Taylor in the end turned an archaeozoologist and lately printed a e-book known as Hoof Beats (College of California Press, 2024). On this challenge, he tells the story of horses’ domestication and unfold throughout the traditional world. These findings inform our understanding of each the previous and the current, shaping conservation methods for the planet’s final wild horse species, native to Central Asia, and supporting Indigenous peoples’ lengthy histories with horses on America’s Nice Plains. “The way we think about our ancient relationships to horses,” Taylor says, “is very much the on-the-ground reality for folks today.”

Violet Frances
Tessellation Revelation

As an assistant artwork director at Scientific American within the Nineties, Violet Frances turned enchanted by older points from the Nineteen Fifties and Sixties. “The design was so clear, so laser-focused,” she says. In what was an period of busy, 3D illustrations, she turned fixated on simplicity. Her favourite illustration she produced was a two-page unfold for a 1998 story about basic particles known as gluons: a single, eye-catching Feynman diagram. These pared-down graphics “look kind of like scientific hieroglyphics,” she says. “I was struck by how beautiful they are.”

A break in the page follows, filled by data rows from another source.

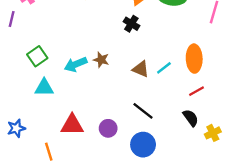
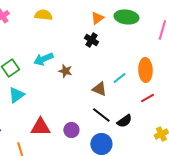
cyan arrow: (76, 64) -> (43, 59), moved
brown triangle: (141, 69) -> (99, 89), moved
cyan triangle: (44, 88) -> (16, 95), turned -36
black semicircle: (191, 118) -> (124, 121), moved, turned 91

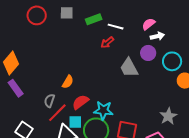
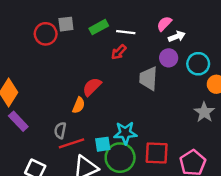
red circle: (37, 15) -> (46, 34), moved
gray trapezoid: (129, 68) -> (148, 78), turned 40
red semicircle: (80, 102) -> (92, 87), moved
red line: (57, 113) -> (71, 143), turned 35
gray star: (168, 116) -> (204, 112), moved
cyan square: (75, 122) -> (103, 144), moved

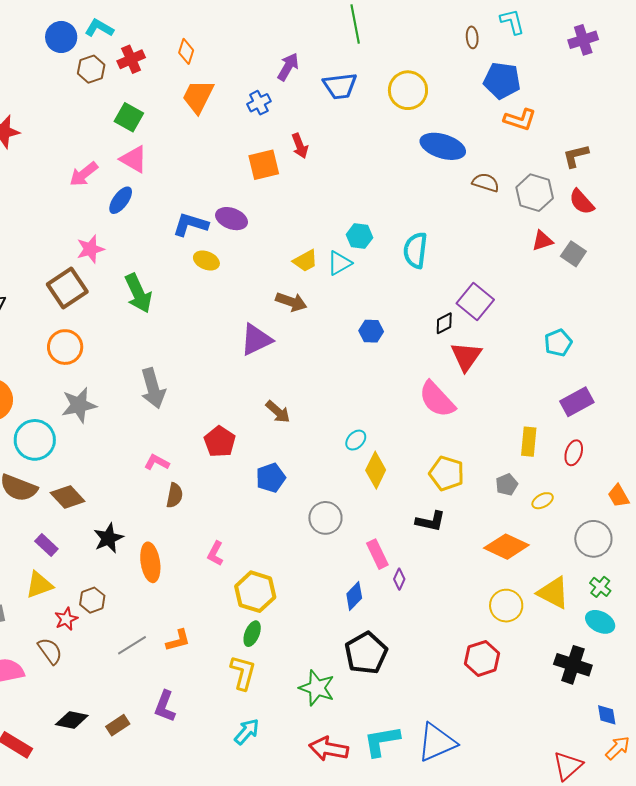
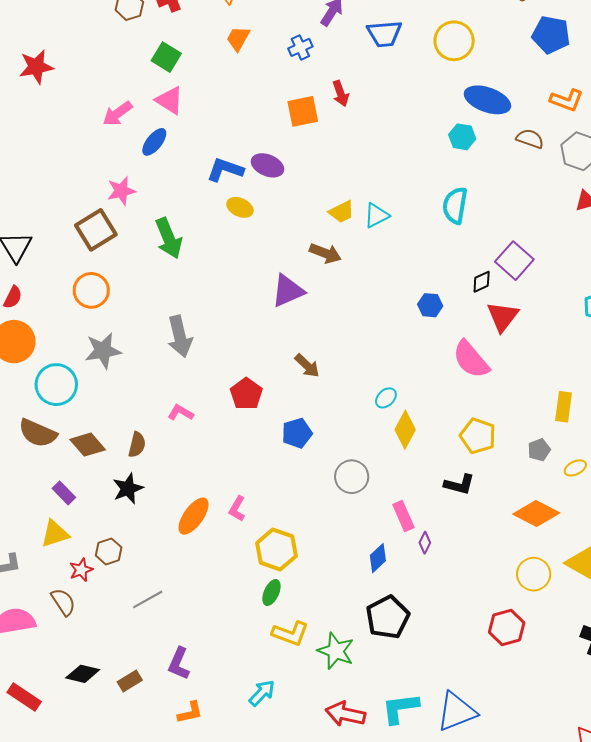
orange trapezoid: (198, 96) -> (238, 39), size x0.7
orange L-shape: (520, 120) -> (567, 100), moved
cyan hexagon: (359, 236) -> (462, 137), moved
blue hexagon: (371, 331) -> (430, 305), moved
brown semicircle: (175, 495) -> (137, 445), moved
orange ellipse: (150, 562) -> (194, 516), moved, turned 42
orange L-shape: (178, 640) -> (190, 712), moved
yellow L-shape: (243, 673) -> (290, 633), moved, turned 93

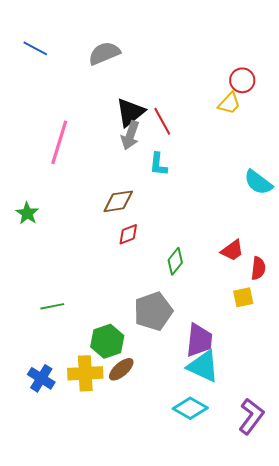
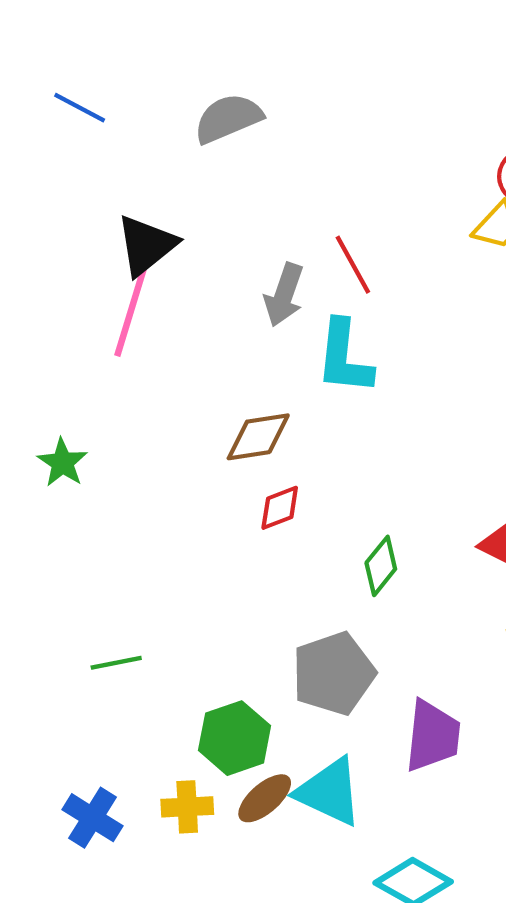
black triangle: (130, 112) -> (146, 245), moved
cyan L-shape: (158, 164) -> (344, 357), size x1.5
cyan triangle: (203, 366) -> (329, 792), moved
yellow cross: (85, 373) -> (187, 807), size x0.7

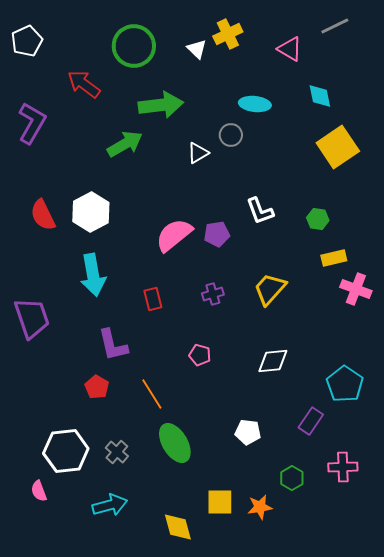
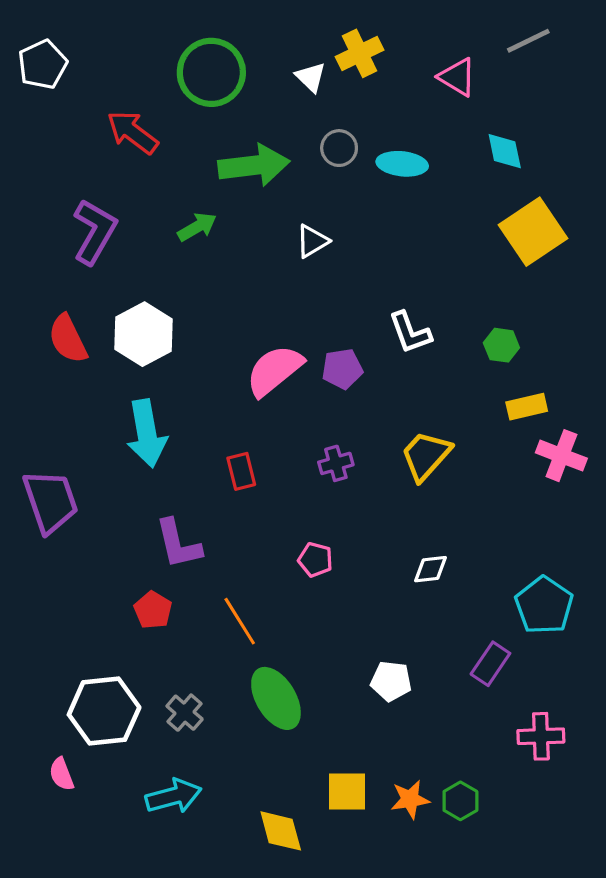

As we speak Frances nonetheless goals to search out the best strategy to characterize summary scientific truths. For this challenge’s function on a category of recent shapes by science author Elise Cutts, “I tried approaching the illustrations to just let the geometry sing,” she says. Frances can be a positive artist, and her multimedia work typically focuses on the human kind. Since she got here out as a trans lady 5 years in the past, her artwork has utterly reworked. “Along with the disorienting joy of that time, I realized that so much of my fine art was me trying to make a golem of myself,” she says. After that, “I became way more interested in just the mess of existence.” In 2023 she had her first solo artwork exhibition since popping out as trans. “For me, life is an experiment,” Frances says. “That’s how I want to live it.”